After his conviction, Mr. Garvey was deported to his native Jamaica. He died in London in 1940.
For decades, many people — including Mr. Garvey’s descendants, legislators and even Roger J. Stone Jr., ally of President-elect Donald J. Trump – had lobbied for Mr. Garvey’s conviction to be pardoned, to no avail.
Anthony Pierce, the Garvey family lawyer who filed clemency petitions for Mr. Garvey during President Barack Obama’s administration and again under Mr. Biden’s, said in an interview that Mr. Biden reflected that “the country finally did the right thing in Marcus Garvey.
“There were a lot of legal infirmities in what the country did to convict him,” Mr. Pierce said. “It also shows that the country knows how to right a wrong, and I think that’s a good thing, both from a legal and moral perspective.”
In a statement, Mr. Garvey’s granddaughter, Nzinga Garvey, said his conviction was not only a “miscarriage of justice” but a “reminder of how excess of power can be weaponized to to silence the voices that demand justice, fairness and accountability.” »
A group of congressional lawmakers, led by Representative Yvette D. Clarke, Democrat of New York, sent a letter to Mr. Biden last month, urging him to exonerate Mr. Garvey. In a statement on Sunday, she said that while Mr. Biden’s clemency “will help remove the shadow of an unjust conviction,” she and Mr.

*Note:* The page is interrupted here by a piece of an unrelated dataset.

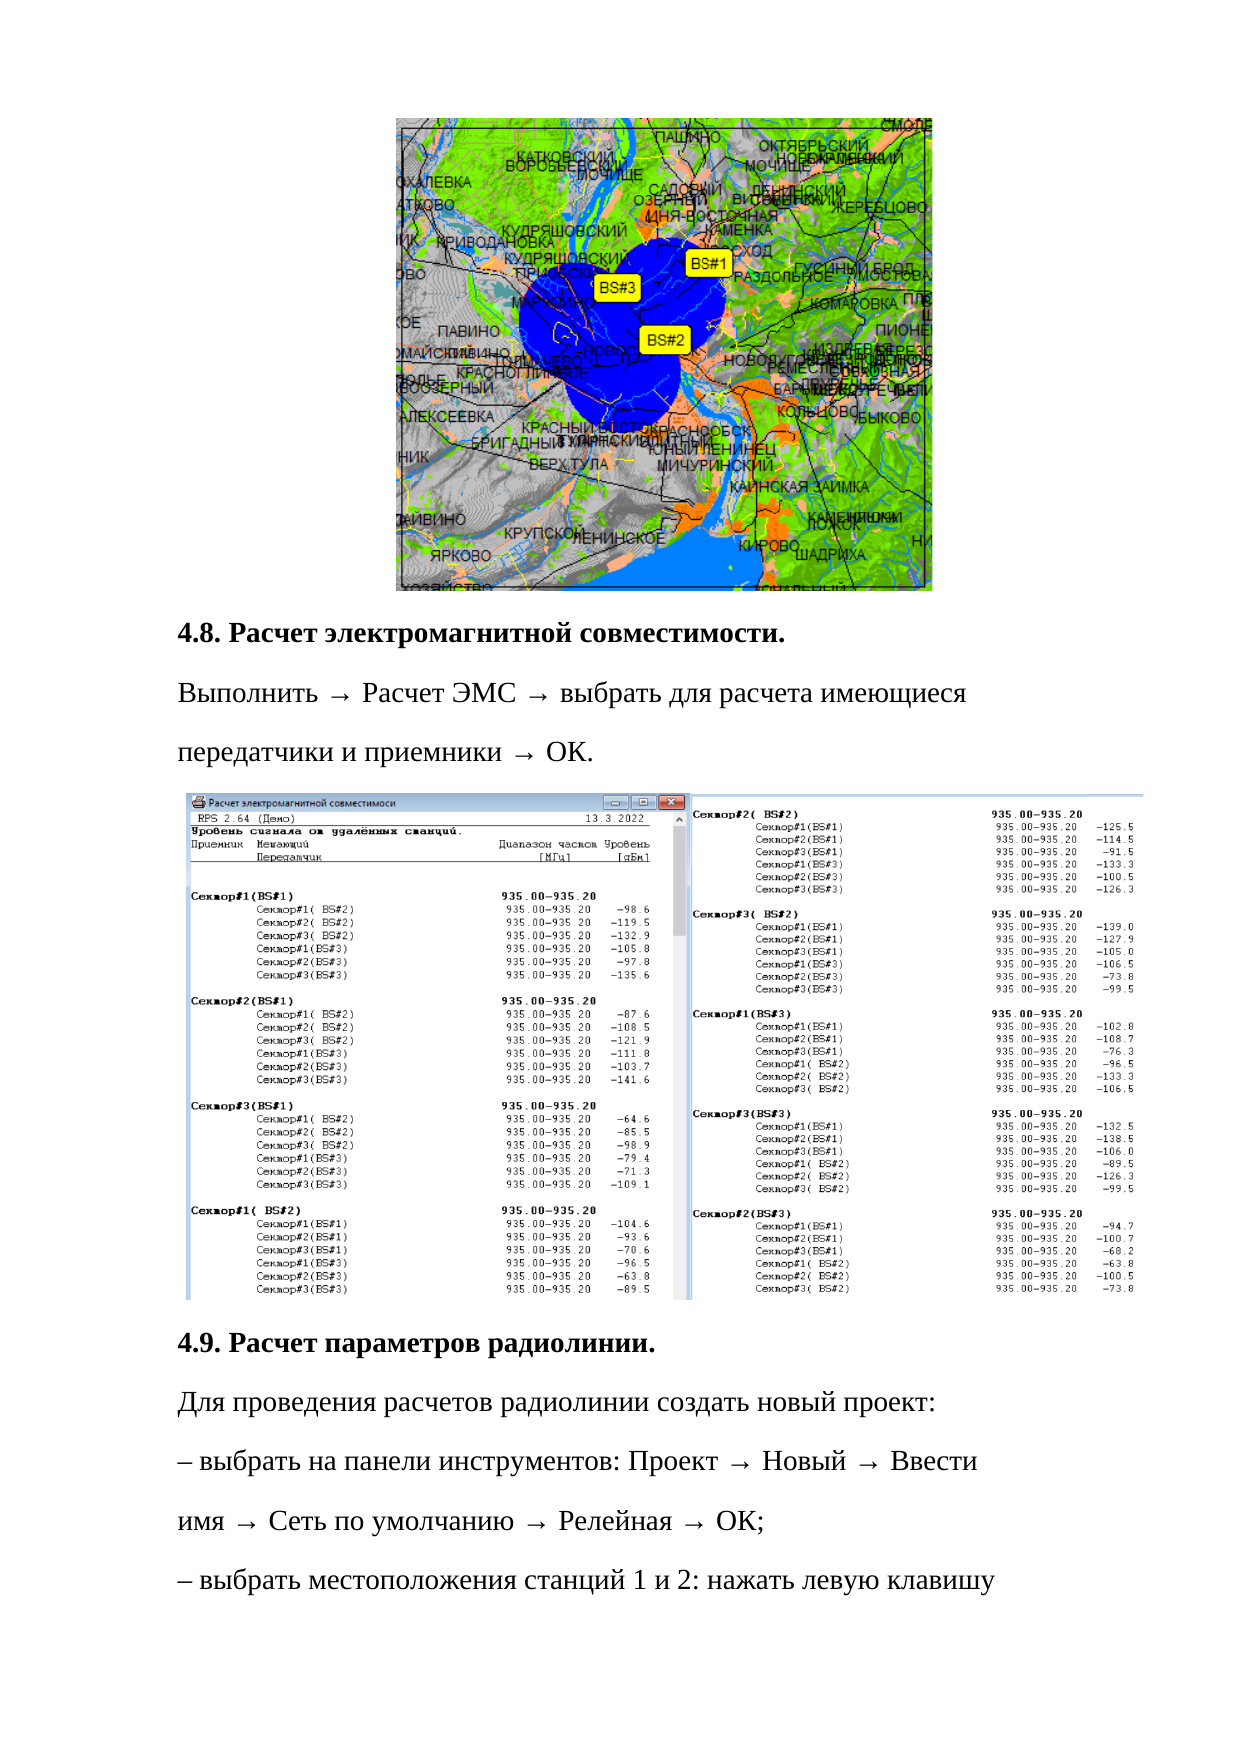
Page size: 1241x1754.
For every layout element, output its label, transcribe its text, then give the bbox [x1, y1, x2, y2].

Garvey’s family would continue to “press for his full and unjust exoneration.” ambiguity”.
Among those also receiving a pardon, which wipes any convictions from their criminal records, is Darryl Chambers, a gun violence prevention advocate who was previously convicted of a nonviolent drug offense and sentenced to 17 years in prison in 1998; Ravi Ragbir, a well-known immigrant advocate who was convicted of wire fraud in 2000; and Don Scott, an attorney who served time for a nonviolent drug offense and was subsequently elected to the Virginia Legislature in 2019, and became the first Black Speaker of the Virginia House of Delegates l ‘last year.
Mr. Biden also pardoned Kemba Smith, a criminal justice advocate whose case drew attention to the mass incarceration of black women, often themselves victims, who were harshly punished by tough-on-crime laws .
Ms. Smith was a victim of domestic violence and was sentenced to 24 and a half years in prison without the possibility of parole when she was a non-violent first offender and seven months pregnant. She had observed her boyfriend’s illegal activities, and federal prosecutors charged her with conspiracy to distribute cocaine, even though she never sold or used drugs. His case was taken up by the NAACP Legal Defense Fund nearly 30 years ago, leading to his sentence being commuted by President Bill Clinton.
Although she was released 25 years ago and went on to build a successful career as a criminal justice activist, Ms. Smith said in an interview that pardon offered a new level of freedom from the confines of a felony conviction.
“I have always accepted responsibility for the choices that led me down this path, and even though I have done so much, it is an ongoing healing process,” Ms. Smith said in an interview. “This has several collateral consequences. So I am grateful to be able to enjoy complete freedom today.
Ms. Smith said she looked forward to reuniting with Ms. West, whom she befriended in prison and who was one of two people whose sentences Mr. Biden commuted on Sunday.
Ms. West was serving a life sentence for drug convictions at the height of the war on drugs. On Sunday, as Ms. Smith grew emotional talking about newfound freedoms, she touched a necklace that Ms. West had given her. She was due to return it when her friend’s sentence expired next month.